Ophthalmologists work in teams that may also include an optometrist and optician and each has a particular role to play. The difference is that an ophthalmologist is medically trained and can also perform surgery, in additional to eye examinations, diagnosis and medical treatment. They may also undertake clinical research in their areas of special interest, as well.

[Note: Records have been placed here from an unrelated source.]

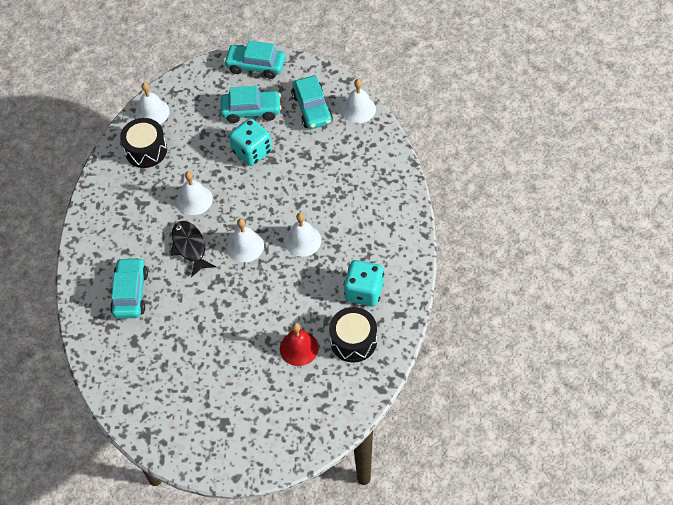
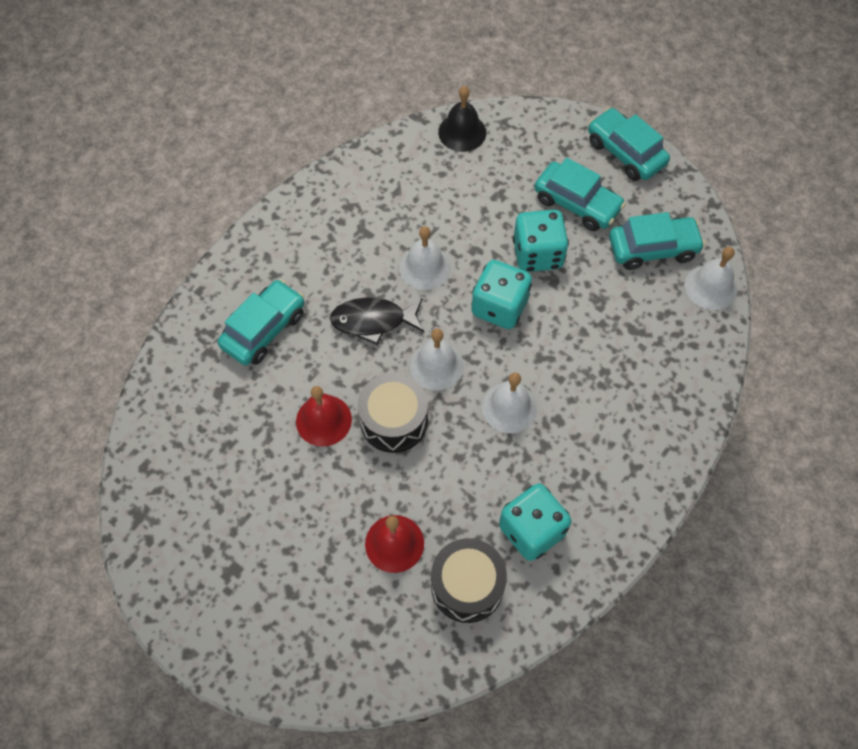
camera: 35 degrees right, 5 degrees up
(146, 150) = (419, 172): black drum -> black drum (394, 421)
(152, 112) = (462, 132): white bell -> black bell
(190, 247) = (373, 321): black fish -> black fish turned 105 degrees counterclockwise
(207, 316) = (323, 420): none -> red bell
(254, 193) = (499, 307): none -> turquoise dice
(312, 108) = (653, 249): turquoise car -> turquoise car turned 120 degrees counterclockwise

The ophthalmologist is the first line of defence when you have an eye problem, such as
• Bulging of one or both eyes;
• Dark curtain or veil that blocks your vision;
• Decreased vision, even if temporary;
• Diabetes mellitus;
• Distorted vision;
• Double vision;
• Excess tearing;
• Eyelid abnormalities;
• Family history of eye disease;
• Halos (colored circles around lights);
• High blood pressure;
• Injury to the eye;
• Loss of peripheral (side) vision;
• Misaligned eyes;
• New floaters (black “strings” or specks in the vision) and/or flashes of light;
• Pain in the eye;
• Thyroid disease-related eye problems (Graves’ disease);
• Unusual red eye.

The typical kind of care that ophthalmologists provides includes eye examinations, medical treatment and care for patients with eye diseases such as glaucoma, surgical procedures for conditions such as cataracts, as well as a whole range of diagnostic techniques and treatment of chronic eye diseases such as diabetic eye disease, and even oculoplastic procedures (cosmetic surgery).
Ophthalmologists diagnosis, treat and prevent eye diseases and problems with the visual system in patients of all ages, from newborn babies to elderly adults.

They usually work in outpatient clinics and some medical ophthalmologists trained in general medicine, as well as ophthalmology, treat and manage patients with chronic eye disorders that affect the entire body, such as diabetes, so they really are treating the whole patient and not just the eyes.

In addition, ophthalmologists typically perform a number of other tasks:

• Examine and assess patients and make a diagnosis;
• Manage ophthalmic conditions, and both medical and psychological aspects of patient care;
• Work as part of multi-disciplinary teams including optometrists, orthoptists, nurses and other specialists such as neurologists, surgeons and paediatricians;
• Use ophthalmoscopes, slit lamps and lenses;
• Perform surgical procedures including laser surgery;
• Educating patients to understand their medical condition;
• Supporting health promotion and disease prevention activities.